Even as Kristaps Porzingis struggles in his first games with Dallas, the duo’s budding chemistry is already present. Given Doncic’s imagination and vision, Porzingis should feast as the team rolls toward Thanksgiving.
It is rare to find a young player with such creativity as Doncic. Acting as Dallas’ offensive fulcrum. he scans the floor with shades of a young LeBron, both in transition and in the half-court. There is seldom a Mavericks’ cutter missed, and shooters in either corner must be prepared for a crosscourt pass slung with one hand.
Doncic mastered the art of reading NBA defenses as a rookie. In year two, he’s beginning to manipulate them. The difference is largely responsible for Dallas’ early run up the Western Conference standings.
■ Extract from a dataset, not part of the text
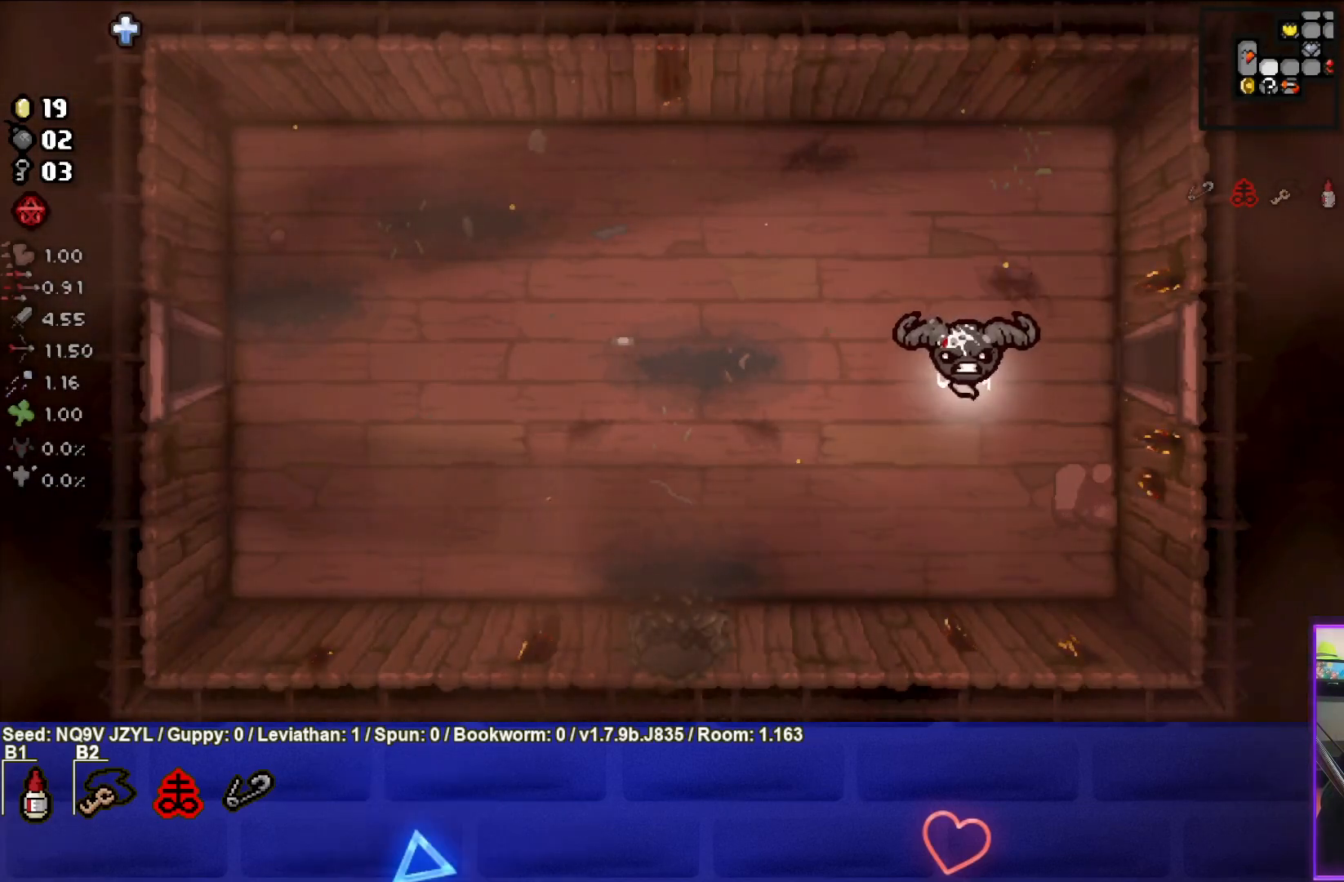
{"buttons": [], "left_stick": "center", "events": []}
The Mavericks’ rise is ahead of schedule in Doncic’s second season. There were assumed to be growing pains after the addition of Porzingis, and Dallas’ core lacks top-end talent despite a wealth of depth. But Doncic appears set on changing the franchise’s trajectory before the next decade begins. He commands the floor with the maturity of a player in his second contract, and few players are better at scoring in tight windows.
Doncic has grown from phenom to potential All-Star starter in just one season, and the Western Conference has a new contender because of it.